When it is time to liquidate, the Liquidator calls liquidate() and it checks whether the account is liquitable. liquidate() calls _calcLiquidation() which calls _calcLiquidationDiscount() and checks that the account Health is lower than the MIN_COL_RATIO. If a user's account is below MIN_COL_RATIO, which is 120%, he can get liquidated.
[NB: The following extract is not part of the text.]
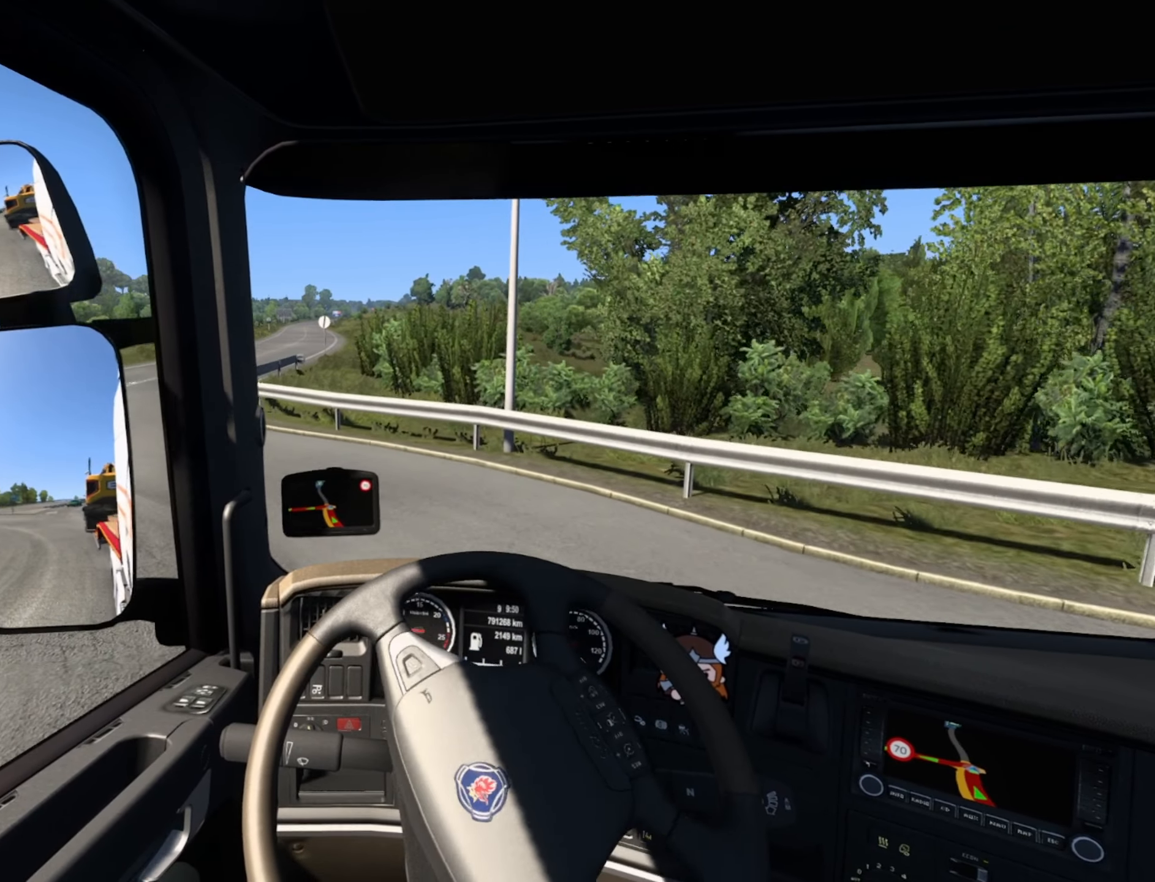
{"buttons": ["R2"], "left_stick": "left", "right_stick": "center", "events": [[100, "SQUARE", "up"], [433, "R2", "down"]]}
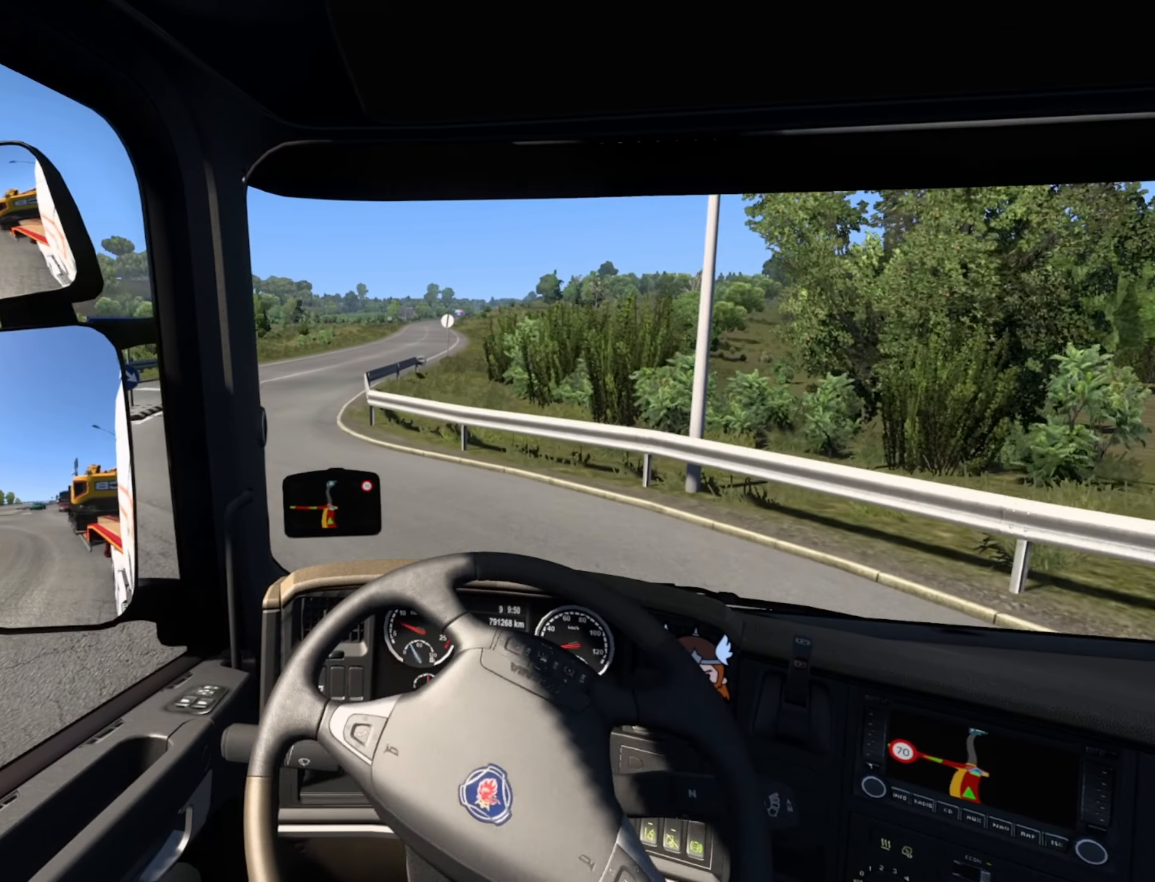
{"buttons": [], "left_stick": "left", "right_stick": "center", "events": [[150, "R2", "up"]]}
    function _calcLiquidationDiscount(uint256 _accountHealth) internal pure returns (uint256 liquidationDiscount) {
        if (_accountHealth >= MIN_COL_RATIO) {
            revert cannotLiquidateHealthyAccount();
        }

The user can accrue maximum debt and get liquidated almost immediately.

Impact

The code incentivizes MEV bots to liquidate max debt positions, in almost the same block.

Code Snippet

https://github.com/sherlock-audit/2023-03-taurus/blob/main/taurus-contracts/contracts/Vault/BaseVault.sol#L275-L284

https://github.com/sherlock-audit/2023-03-taurus/blob/main/taurus-contracts/contracts/Vault/BaseVault.sol#L432-L436

Tool used

Manual Review

Recommendation

Recommend adding a liquidation ratio that is smaller than the maximal collaterization ratio so that position can only be liquidated after reaching liquidation ratio (i.e 115% or 1.5e18) to allow for price fluctuation.

For example, AAVE has a Max LTV ratio of 82.5% (or a collaterization ratio of ~121%) and a Liquidation LTV of 86% (or a liquidation ratio of ~116%).

Another token, LINK, on the AAVE platform has a max LTV of 70% (~142% collaterization ratio) ( and liquidation threshold of 83% (~120% liquidation ratio)

Sierraescape commented 1 year ago

This seems pretty similar to #145. The solution is the same in both cases--we have a higher minimum collateral ratio set in the front end. So long as users are aware of the risks, I don't think that allowing them to be more degen is a vulnerability per se.